If you use multi-threading, you can simply use an atomic counter combined with the entire reduction infrastructure in JuliaFolds. In particular, FLoops’ support of break
in parallel reduction is useful here:
using FLoops
using BangBang
function sample_somethings(f, nitems)
len = Threads.Atomic{Int}(0)
@floop for x in 1:typemax(Int)
if len[] > nitems
break
end
y = f()
if y !== nothing
Threads.atomic_add!(len, 1)
items = (something(y),)
@reduce() do (results = Union{}[]; items)
results = append!!(results, items)
end
end
end
return results
end
julia> sample_somethings(() -> rand() > 0.5 ? 1 : nothing, 100)
101-element Vector{Int64}:
1
1
1
1
⋮
1
1
1
Unfortunately, this strategy is rather tricky to implement for a distributed setting.
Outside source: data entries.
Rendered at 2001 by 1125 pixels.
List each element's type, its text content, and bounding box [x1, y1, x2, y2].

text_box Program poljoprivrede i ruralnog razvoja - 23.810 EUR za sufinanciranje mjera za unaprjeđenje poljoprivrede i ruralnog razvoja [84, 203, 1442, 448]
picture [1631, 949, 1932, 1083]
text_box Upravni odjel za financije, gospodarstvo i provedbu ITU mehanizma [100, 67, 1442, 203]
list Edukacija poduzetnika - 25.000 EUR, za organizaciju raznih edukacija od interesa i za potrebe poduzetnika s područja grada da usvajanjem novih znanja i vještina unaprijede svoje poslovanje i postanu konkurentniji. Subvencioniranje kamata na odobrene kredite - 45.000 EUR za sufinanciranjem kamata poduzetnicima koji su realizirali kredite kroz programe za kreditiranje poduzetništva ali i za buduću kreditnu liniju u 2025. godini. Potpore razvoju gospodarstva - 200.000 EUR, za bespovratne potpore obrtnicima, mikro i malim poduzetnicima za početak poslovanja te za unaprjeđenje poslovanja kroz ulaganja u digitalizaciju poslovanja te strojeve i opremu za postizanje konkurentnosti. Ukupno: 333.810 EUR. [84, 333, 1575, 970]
Perhaps the easiest way to implement this is to use a RemoteChannel
:
using Distributed
using BangBang
function distributed_sample_somethings(f, nitems, batchsize = 20)
chan = RemoteChannel()
@sync try
for w in workers()
Distributed.@spawnat w try
while true
ys = map(1:batchsize) do _
f()
end
try
put!(chan, ys)
catch
break
end
end
finally
close(chan)
end
end
results = Union{}[]
while true
ys = take!(chan)::Vector
results = append!!(results, Iterators.filter(!isnothing, ys))
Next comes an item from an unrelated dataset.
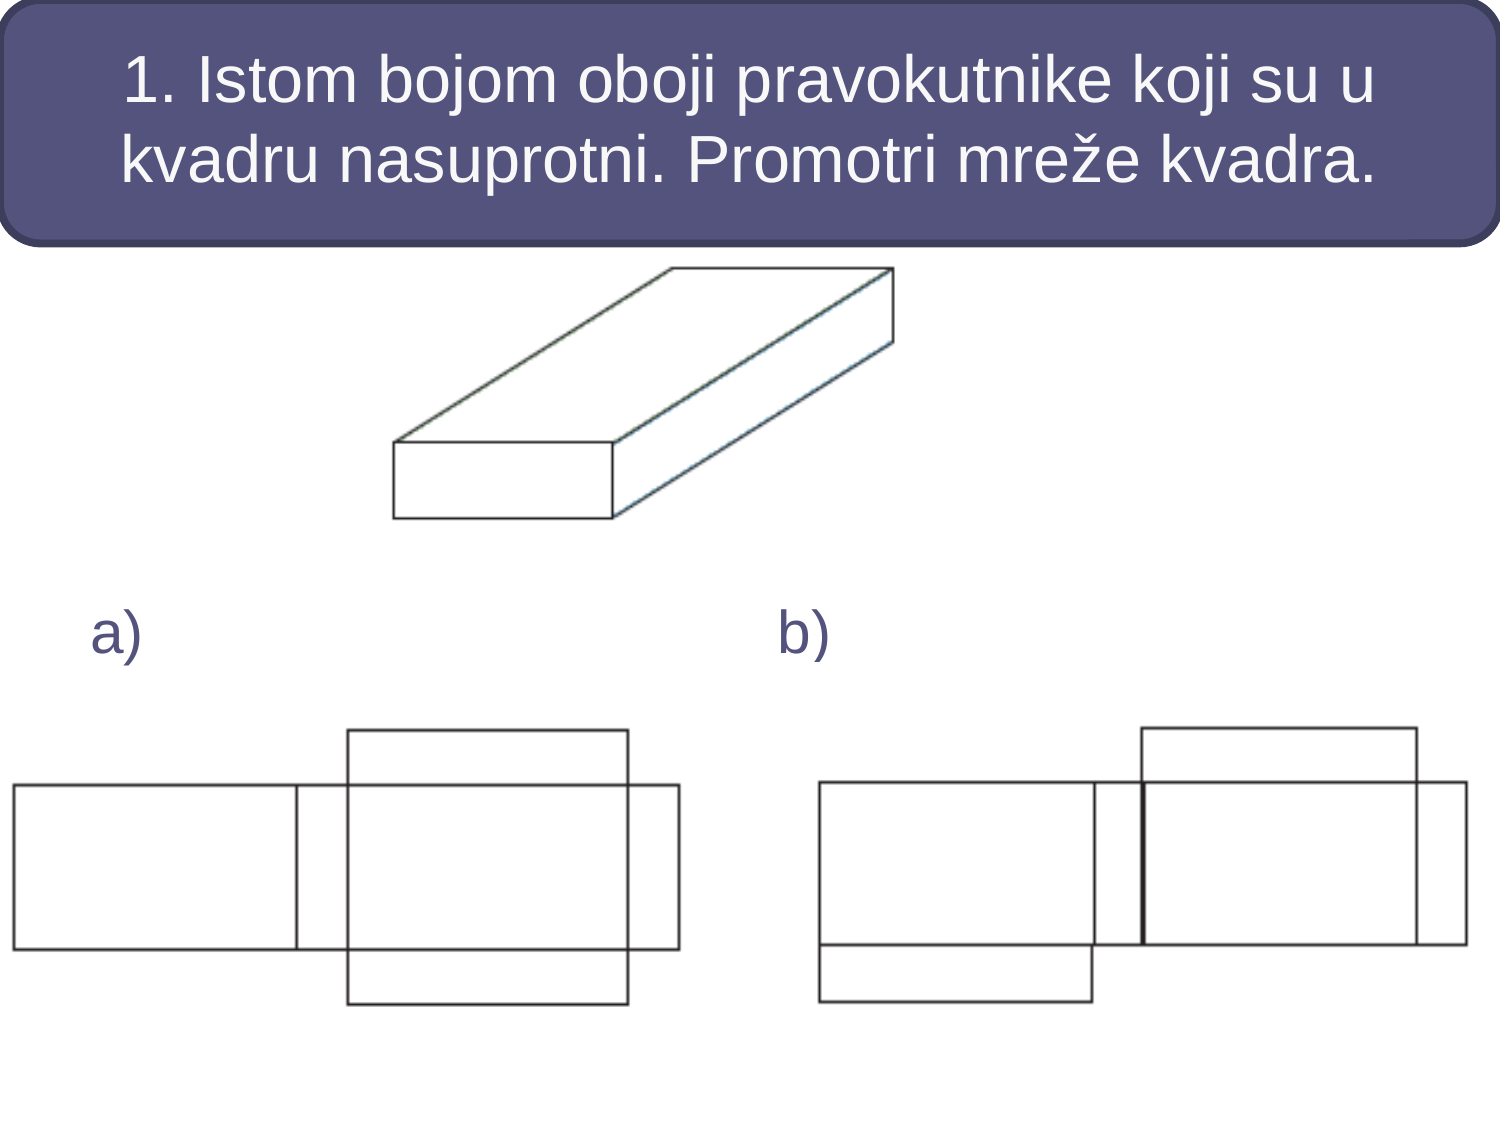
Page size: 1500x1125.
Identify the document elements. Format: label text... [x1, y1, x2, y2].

if length(results) > nitems
close(chan)
break
end
end
return results
finally
close(chan)
end
end
julia> distributed_sample_somethings(() -> rand() > 0.5 ? 1 : nothing, 100)
108-element Vector{Int64}:
1
1
1
1
⋮
1
1
1
Here, batchsize
is an extra parameter to exchange the communication cost with possibly-wasted computation.
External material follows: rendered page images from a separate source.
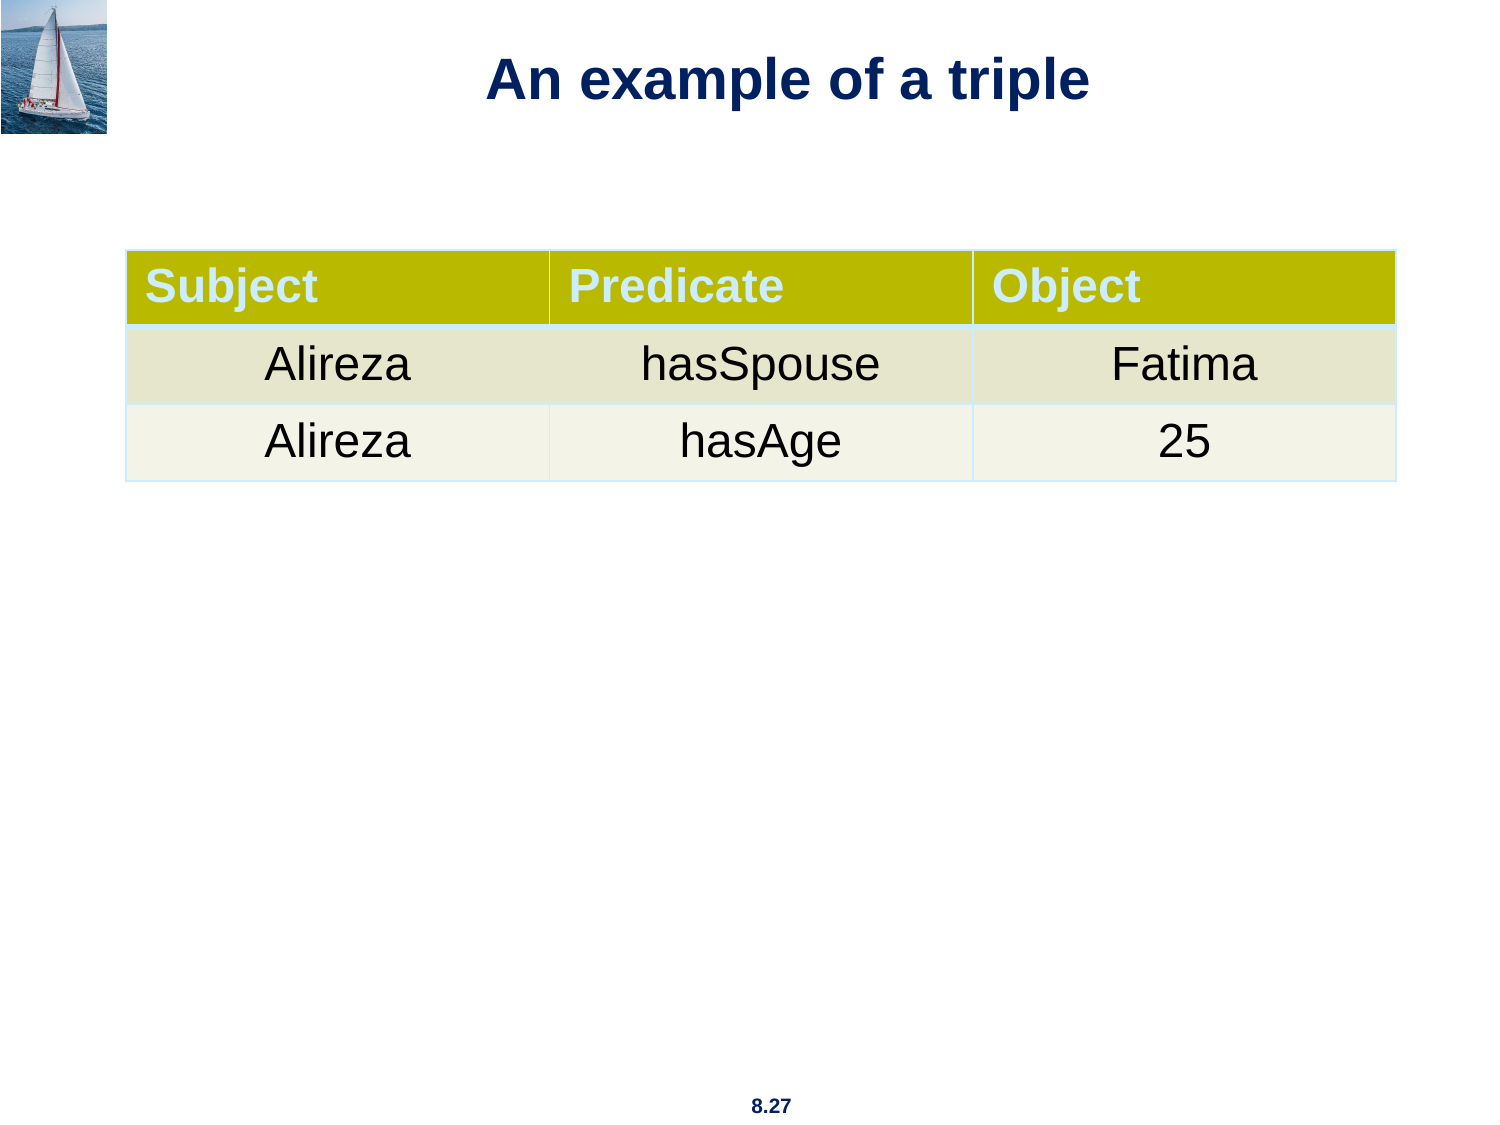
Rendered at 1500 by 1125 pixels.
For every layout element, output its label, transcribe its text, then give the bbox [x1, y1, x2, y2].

table_cell Alireza [127, 330, 549, 403]
table_cell 25 [974, 405, 1395, 480]
table_cell Alireza [127, 405, 549, 480]
table_header Subject [127, 251, 549, 324]
table_cell Fatima [974, 330, 1395, 403]
table_header Predicate [550, 251, 972, 324]
table_cell hasSpouse [550, 330, 972, 403]
table_cell hasAge [550, 405, 972, 480]
picture [1, 0, 107, 134]
table_header Object [974, 251, 1395, 324]
title An example of a triple [125, 18, 1452, 120]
As a side note, I’d point out that we are forced to use an ugly catch-all pattern that can hide potential bugs:
try
put!(chan, ys)
catch
break
end
This is probably impossible to avoid when only using public API. It’d be nice if we can have something like maybetake!
in https://github.com/JuliaLang/julia/pull/41966